"Capable leadership is a fundamental asset for the development of health systems … The need for leaders has never been as critical as it is now."
Those are the conclusions of one of Canada's premier health-system leaders, Ray Racette, the CEO of the Canadian College of Health Leaders. In his wide-ranging conversation with Ken Tremblay presented in this issue, Racette has much to say about the connection between leadership skills – for example, being transparent in decision-making and growing an "environment of collaboration and cooperation" – and the future success of the country's complex health systems.
Racette's insights and advice aptly preface the five articles that comprise the first section of this issue of Healthcare Quarterly. We start with Stephen Pinney and Anita Ho's advocacy of greater accountability among healthcare leaders. Taking inspiration from recent reforms to the UK's National Health Service, Pinney and Ho argue for – and offer four strategies for achieving – a "fundamental change in the ultimate responsibility for patient outcomes and system efficiency in Canada"; such responsibility would lie directly with health administrators.

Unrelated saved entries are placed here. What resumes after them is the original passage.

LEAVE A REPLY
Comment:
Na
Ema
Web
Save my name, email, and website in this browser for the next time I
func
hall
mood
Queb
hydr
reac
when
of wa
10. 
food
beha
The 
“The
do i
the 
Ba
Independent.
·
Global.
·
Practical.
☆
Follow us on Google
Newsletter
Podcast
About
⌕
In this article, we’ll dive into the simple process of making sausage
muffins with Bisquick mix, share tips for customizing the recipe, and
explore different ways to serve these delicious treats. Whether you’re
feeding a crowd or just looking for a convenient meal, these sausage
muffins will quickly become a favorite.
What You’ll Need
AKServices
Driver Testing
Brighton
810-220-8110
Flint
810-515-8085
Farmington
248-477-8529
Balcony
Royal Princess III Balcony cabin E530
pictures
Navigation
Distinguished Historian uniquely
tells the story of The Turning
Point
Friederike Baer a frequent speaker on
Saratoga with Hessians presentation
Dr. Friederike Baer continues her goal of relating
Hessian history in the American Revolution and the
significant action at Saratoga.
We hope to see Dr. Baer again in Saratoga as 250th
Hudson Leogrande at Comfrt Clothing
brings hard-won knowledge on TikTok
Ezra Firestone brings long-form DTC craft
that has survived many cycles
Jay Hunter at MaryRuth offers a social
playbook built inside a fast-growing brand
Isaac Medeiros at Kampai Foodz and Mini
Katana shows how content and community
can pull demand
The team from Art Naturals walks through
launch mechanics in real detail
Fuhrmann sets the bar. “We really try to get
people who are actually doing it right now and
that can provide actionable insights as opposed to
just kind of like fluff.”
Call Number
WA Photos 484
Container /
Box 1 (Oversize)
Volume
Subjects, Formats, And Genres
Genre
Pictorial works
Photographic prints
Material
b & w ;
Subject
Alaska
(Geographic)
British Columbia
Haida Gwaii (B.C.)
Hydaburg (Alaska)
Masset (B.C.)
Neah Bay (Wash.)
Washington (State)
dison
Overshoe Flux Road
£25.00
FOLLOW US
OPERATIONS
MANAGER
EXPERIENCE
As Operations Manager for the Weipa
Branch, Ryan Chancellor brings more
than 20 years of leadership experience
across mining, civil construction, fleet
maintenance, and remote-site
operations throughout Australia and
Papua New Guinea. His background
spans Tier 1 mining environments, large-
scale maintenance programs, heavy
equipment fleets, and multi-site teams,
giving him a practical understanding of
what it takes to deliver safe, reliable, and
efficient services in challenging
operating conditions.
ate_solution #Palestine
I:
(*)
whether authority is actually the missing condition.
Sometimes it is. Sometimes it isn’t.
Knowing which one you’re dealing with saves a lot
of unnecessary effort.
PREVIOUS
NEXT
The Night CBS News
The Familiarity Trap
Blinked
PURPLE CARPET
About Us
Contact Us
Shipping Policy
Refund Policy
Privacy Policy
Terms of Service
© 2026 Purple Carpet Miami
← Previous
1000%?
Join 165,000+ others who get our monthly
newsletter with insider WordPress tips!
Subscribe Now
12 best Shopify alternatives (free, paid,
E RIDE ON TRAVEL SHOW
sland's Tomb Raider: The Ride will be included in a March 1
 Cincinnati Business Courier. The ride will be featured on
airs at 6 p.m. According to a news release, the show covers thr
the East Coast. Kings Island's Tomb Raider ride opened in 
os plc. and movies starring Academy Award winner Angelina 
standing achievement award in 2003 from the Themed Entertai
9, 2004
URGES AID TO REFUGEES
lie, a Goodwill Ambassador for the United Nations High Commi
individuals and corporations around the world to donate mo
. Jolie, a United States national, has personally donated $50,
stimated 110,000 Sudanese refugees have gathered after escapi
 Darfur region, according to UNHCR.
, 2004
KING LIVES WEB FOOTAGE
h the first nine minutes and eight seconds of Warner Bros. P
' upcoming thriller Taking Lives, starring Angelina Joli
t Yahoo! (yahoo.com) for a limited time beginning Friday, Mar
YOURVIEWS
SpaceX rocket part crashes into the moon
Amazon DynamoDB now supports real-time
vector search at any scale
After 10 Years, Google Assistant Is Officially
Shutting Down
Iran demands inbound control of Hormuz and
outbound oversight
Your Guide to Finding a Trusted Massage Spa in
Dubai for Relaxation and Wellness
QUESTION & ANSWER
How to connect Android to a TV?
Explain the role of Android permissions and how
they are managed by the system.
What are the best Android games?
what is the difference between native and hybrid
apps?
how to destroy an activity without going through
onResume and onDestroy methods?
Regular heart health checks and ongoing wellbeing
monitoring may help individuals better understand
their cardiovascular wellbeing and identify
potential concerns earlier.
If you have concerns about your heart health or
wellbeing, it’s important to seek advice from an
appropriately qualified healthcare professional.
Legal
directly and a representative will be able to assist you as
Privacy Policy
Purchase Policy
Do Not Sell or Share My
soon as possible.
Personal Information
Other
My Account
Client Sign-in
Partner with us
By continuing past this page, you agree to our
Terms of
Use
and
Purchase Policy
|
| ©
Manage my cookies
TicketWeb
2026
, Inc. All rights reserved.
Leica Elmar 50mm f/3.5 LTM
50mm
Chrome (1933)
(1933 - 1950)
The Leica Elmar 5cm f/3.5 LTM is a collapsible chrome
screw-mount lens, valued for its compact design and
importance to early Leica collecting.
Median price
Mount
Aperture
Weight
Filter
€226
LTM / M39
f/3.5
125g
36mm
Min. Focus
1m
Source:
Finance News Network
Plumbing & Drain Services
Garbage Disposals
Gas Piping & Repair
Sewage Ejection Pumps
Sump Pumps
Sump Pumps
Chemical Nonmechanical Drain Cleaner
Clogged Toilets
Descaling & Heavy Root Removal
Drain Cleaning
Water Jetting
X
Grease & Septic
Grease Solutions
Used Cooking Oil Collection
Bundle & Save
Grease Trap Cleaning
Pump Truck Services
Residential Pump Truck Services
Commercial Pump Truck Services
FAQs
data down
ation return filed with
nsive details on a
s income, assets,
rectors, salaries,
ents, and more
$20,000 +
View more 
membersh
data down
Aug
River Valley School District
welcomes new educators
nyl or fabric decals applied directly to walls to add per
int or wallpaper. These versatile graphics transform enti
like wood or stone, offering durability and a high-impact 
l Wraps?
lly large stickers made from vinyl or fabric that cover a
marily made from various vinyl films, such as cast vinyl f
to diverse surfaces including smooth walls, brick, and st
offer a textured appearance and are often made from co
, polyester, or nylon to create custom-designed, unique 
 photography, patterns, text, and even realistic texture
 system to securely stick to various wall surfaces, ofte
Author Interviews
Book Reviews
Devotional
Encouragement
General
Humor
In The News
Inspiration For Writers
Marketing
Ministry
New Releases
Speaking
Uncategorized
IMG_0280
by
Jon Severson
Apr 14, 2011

What role can hospital leaders play in population health? That's the central question Ross Graham and Ryan Meili set about to answer in their scrutiny of potential interventions an "upstream hospital leader" could take at the personal, organizational and system levels to address the "root causes" affecting population health improvement. Many of the points Graham and Meili make align with conclusions Jenna Evans and her co-authors draw based on leadership lessons learned by the Toronto Central Community Care Access Centre in connection with integrated care for complex populations. For busy decision-makers, likely the most immediately valuable part of Evans et al.'s article will be its leadership competency framework. This, the authors propose, is aimed at producing and supporting "system leaders" who, among other things, seek to understand patients' and caregivers' "needs and preferences."
One of the thornier challenges in healthcare leadership is the role of physicians, and both of our final two leadership-focused articles examine the topic in the context of physician performance feedback (PPF). Taking the example of Toronto's University Health Network (UHN), Kirsten Wentlandt et al. document a physician-led quality improvement project, central to which were surveys that provided physicians with feedback on their clinical performance. For their part, Amy Cheng and her co-authors give us a "primer" on the five "major" PPF methods, and their experience deploying (not unlike their UHN colleagues) one of them – multisource feedback – among 34 physicians at Toronto's St. Michael's Hospital. Rather interestingly, they conclude that others considering PPF broaden their approach by combining several methods in order to gather objective and subjective data.
Chronic disease is a major concern in industrialized countries. Here, we gathered three articles that address patients' self-management of their chronic conditions. In the first piece, Claudia Amar and her co-authors address two improvement projects in Atlantic Canada, both of which dwelt primarily on health-provider training in self-management support (SMS). In the second article, Peter Picton and colleagues describe an Ontario study looking at the use of an Internet-based diabetes self-care portal. Taking "system usage" as their key evaluative dimension, Picton et al.'s discovery of the impact of patient age and prescribed regimen frequency will prove critical to others planning SM programs. Continuing down the technology path, Bob Parke and Andria Bianchi round out the section with a look inside the role wearable digital devices could play in gathering health-related "micro data" for individuals with chronic diseases. The potential to improve the patient experience and to benefit the health system at large appears, they conclude, significant.
Healthcare leaders are perennially concerned about patient safety, and over the years Healthcare Quarterly has devoted significant resources to exploring this issue. One of the principal hurdles institutional and system leaders face is the "extreme variability" among provincial/territorial and local approaches to reporting. Is a pan-Canadian reporting and learning system possible? Sarah Boucaud and Danielle Dorschner's findings from a literature review suggest steps that might replace the current "patchwork." Delineating five strategic "gaps," the authors make recommendations for each one, such as improving alignment among systems, standardizing terminology and establishing "expectations" around the patient's role in incident reporting.
Nobody yet has fully cracked the mystery of the low influenza vaccination rates among healthcare workers. Examining a 2014–2015 incentives-based vaccination campaign at Trillium Health Partners in Mississauga, ON, Seema Marwaha et al. reveal the "moderately successful" results of the resource-intensive campaign: rates rose 10% over the year previous, but that still left a gap of 37%. Nevertheless, the team's leveraging of concepts from social marketing and human-centred design will prove fascinating to others tackling this issue.
Ann Salvador and her colleagues conclude with a report on the successful implementation of the RNAO Best Practice Guideline on Breastfeeding in support of the Baby-Friendly Initiative at Ottawa's l'Hôpital Montfort. The authors share the 12 strategies the Montfort team deployed to "manage better." And, of course, ending as we began, the Montfort experience shines a light on the powerful role of "capable leadership" when instigating such major policy and practice changes.